◆ **Directive**
Copy word for word, please, the lines of the entries below running from the one containing "X862956Y1723761D02*" to the one containing "Y687964D01*", both ends included.

◇ ◇ ◇ ◇ ◇ ◇ ◇

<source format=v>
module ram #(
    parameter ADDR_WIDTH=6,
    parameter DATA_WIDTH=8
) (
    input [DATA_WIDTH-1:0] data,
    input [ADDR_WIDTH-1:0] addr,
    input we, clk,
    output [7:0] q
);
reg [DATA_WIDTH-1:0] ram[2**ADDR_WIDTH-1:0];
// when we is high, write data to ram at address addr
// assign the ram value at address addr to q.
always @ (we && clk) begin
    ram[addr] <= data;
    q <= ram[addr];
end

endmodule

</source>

◇ ◇ ◇ ◇ ◇ ◇ ◇

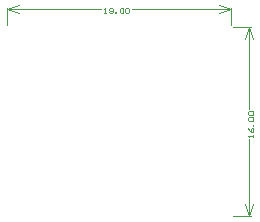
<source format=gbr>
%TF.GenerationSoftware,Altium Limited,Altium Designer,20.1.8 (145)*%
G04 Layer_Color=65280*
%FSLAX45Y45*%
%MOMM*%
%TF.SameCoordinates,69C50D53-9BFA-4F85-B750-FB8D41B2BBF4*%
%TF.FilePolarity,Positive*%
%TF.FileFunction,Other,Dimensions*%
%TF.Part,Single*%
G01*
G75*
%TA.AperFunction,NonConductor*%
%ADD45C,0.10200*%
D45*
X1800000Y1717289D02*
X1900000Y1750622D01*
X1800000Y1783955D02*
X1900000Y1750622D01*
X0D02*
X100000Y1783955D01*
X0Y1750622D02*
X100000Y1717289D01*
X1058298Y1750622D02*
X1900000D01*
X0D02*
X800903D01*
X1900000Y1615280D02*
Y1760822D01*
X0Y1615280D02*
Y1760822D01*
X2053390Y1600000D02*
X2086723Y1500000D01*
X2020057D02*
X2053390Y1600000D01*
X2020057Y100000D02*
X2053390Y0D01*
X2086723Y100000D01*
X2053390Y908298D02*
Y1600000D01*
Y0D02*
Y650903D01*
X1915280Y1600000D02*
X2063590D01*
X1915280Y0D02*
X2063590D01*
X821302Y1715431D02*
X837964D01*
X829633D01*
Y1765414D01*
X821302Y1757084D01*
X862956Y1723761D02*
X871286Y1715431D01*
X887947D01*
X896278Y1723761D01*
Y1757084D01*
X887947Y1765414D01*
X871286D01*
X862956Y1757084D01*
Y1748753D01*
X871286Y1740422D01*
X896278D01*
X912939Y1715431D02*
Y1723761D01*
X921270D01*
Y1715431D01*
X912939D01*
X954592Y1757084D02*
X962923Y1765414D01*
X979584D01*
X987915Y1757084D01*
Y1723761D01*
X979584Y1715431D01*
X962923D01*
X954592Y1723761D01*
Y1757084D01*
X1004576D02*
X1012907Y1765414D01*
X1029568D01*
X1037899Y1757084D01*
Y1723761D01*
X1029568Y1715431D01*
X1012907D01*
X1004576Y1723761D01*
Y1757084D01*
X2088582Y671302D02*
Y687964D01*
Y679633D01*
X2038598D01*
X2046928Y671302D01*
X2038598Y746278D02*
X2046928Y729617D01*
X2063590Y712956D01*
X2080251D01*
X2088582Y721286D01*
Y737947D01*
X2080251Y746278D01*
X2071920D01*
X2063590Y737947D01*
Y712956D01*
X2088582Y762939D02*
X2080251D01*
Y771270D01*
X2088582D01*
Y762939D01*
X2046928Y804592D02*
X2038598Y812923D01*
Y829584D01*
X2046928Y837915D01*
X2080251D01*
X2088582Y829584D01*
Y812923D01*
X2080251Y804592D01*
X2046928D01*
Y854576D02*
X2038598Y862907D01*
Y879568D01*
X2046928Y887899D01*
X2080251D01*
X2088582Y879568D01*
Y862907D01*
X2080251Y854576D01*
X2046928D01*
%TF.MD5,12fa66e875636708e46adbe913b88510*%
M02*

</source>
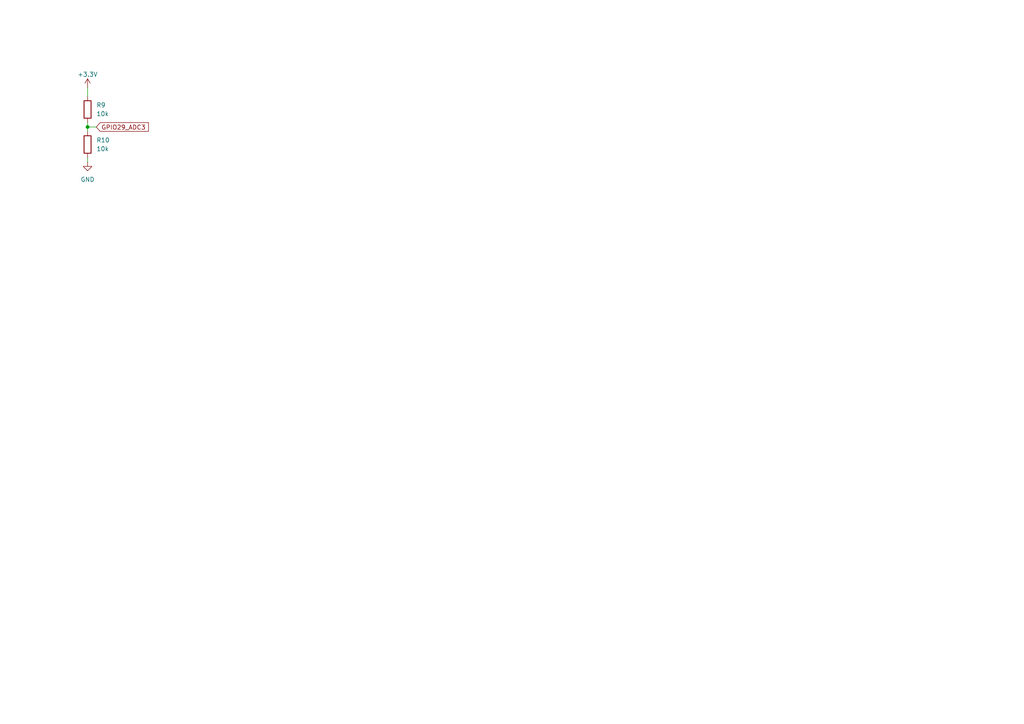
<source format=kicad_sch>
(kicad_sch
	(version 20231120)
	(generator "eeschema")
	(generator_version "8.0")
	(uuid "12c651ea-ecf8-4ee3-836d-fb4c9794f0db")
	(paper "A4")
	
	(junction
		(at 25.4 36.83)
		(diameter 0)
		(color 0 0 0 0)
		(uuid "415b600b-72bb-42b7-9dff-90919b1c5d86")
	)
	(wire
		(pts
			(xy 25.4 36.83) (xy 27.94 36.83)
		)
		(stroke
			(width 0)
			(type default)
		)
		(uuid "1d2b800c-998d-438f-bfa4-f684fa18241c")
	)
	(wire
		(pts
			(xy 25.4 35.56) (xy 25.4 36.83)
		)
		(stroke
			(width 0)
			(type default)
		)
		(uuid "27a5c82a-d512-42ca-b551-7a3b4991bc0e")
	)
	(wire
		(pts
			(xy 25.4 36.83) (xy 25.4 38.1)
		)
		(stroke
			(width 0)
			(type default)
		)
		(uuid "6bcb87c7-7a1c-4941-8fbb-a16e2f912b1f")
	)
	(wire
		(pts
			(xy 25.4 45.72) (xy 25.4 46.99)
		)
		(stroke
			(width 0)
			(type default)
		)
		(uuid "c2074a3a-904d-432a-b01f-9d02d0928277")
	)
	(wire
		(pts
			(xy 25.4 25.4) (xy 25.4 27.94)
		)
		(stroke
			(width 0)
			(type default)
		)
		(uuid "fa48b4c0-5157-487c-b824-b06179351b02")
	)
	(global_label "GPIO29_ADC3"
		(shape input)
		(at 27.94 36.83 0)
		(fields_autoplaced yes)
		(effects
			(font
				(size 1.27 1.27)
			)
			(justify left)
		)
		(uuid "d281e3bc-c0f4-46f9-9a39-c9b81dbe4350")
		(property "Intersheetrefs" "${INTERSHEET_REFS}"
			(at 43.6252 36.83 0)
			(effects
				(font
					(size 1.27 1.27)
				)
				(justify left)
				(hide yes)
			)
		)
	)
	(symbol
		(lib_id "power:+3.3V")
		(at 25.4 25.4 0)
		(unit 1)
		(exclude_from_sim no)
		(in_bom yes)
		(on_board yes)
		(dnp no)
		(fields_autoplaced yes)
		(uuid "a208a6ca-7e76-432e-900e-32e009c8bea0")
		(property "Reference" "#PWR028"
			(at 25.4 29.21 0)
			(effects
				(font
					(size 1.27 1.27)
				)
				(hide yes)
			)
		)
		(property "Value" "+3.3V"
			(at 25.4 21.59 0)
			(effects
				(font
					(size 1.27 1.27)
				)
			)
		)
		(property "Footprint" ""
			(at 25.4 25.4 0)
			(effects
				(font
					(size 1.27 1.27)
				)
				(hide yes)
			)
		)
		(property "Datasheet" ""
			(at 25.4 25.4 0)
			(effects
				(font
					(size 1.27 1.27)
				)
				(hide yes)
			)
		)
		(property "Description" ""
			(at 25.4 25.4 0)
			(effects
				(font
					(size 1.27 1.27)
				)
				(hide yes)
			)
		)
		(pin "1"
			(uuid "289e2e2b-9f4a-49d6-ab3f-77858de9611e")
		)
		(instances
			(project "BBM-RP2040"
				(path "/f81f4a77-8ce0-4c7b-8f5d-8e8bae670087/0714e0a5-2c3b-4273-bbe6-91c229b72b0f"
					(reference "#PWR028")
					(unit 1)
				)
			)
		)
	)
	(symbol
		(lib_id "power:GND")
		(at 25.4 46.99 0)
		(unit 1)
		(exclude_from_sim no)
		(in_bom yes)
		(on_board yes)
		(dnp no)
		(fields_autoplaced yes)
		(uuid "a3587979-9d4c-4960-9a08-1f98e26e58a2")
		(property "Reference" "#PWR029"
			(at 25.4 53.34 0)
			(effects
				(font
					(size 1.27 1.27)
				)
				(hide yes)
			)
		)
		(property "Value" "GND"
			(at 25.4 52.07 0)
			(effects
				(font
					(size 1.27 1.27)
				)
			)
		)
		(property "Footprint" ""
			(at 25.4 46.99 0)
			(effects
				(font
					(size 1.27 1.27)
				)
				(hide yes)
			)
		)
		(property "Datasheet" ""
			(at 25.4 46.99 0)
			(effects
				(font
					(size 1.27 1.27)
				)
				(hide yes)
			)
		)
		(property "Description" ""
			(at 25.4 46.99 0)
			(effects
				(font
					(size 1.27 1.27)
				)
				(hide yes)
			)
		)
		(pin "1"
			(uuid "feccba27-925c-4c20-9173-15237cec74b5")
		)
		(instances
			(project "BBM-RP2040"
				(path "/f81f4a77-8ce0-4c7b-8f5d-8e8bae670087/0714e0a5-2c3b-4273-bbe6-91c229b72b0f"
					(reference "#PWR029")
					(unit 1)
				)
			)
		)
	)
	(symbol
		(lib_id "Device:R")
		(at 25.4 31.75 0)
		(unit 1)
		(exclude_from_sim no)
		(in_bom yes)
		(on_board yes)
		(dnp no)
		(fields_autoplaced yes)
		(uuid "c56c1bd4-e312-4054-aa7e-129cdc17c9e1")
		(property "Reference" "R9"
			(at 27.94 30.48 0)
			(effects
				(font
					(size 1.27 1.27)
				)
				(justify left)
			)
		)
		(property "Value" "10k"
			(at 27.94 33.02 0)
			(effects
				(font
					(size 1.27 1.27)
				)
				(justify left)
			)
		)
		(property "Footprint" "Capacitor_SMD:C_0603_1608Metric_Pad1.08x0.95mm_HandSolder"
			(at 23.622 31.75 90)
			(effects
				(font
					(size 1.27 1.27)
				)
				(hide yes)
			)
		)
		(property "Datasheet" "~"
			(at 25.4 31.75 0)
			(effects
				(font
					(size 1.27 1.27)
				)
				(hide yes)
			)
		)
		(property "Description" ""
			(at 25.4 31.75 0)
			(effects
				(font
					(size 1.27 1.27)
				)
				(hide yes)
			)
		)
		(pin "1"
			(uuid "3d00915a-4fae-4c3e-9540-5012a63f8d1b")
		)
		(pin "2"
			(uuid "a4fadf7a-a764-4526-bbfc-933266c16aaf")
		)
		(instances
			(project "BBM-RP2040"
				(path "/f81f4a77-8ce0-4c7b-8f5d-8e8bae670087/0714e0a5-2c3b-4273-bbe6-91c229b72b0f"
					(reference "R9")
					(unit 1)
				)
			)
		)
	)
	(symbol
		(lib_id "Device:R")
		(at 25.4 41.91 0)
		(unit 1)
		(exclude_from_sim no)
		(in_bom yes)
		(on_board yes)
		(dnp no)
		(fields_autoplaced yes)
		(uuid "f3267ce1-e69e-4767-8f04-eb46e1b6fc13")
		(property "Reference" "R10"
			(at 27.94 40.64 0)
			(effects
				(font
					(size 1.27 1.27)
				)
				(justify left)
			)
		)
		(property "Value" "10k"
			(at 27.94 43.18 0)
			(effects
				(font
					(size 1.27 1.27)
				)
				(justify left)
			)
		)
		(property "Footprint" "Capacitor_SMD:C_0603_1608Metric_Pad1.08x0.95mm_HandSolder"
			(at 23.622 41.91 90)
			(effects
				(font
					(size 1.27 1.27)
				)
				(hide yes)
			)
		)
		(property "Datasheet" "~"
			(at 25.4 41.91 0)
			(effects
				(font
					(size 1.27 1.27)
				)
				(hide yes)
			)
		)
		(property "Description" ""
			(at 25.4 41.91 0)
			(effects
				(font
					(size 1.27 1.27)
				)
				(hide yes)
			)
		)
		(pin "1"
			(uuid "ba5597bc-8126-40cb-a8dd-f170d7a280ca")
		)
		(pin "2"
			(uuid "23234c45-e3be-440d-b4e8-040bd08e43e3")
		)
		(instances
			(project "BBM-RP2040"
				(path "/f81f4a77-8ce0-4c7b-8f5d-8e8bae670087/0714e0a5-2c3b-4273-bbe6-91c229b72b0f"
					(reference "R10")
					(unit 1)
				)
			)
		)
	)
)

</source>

◇ ◇ ◇ ◇ ◇ ◇ ◇

◆ **Task output**
X862956Y1723761D02*
X871286Y1715431D01*
X887947D01*
X896278Y1723761D01*
Y1757084D01*
X887947Y1765414D01*
X871286D01*
X862956Y1757084D01*
Y1748753D01*
X871286Y1740422D01*
X896278D01*
X912939Y1715431D02*
Y1723761D01*
X921270D01*
Y1715431D01*
X912939D01*
X954592Y1757084D02*
X962923Y1765414D01*
X979584D01*
X987915Y1757084D01*
Y1723761D01*
X979584Y1715431D01*
X962923D01*
X954592Y1723761D01*
Y1757084D01*
X1004576D02*
X1012907Y1765414D01*
X1029568D01*
X1037899Y1757084D01*
Y1723761D01*
X1029568Y1715431D01*
X1012907D01*
X1004576Y1723761D01*
Y1757084D01*
X2088582Y671302D02*
Y687964D01*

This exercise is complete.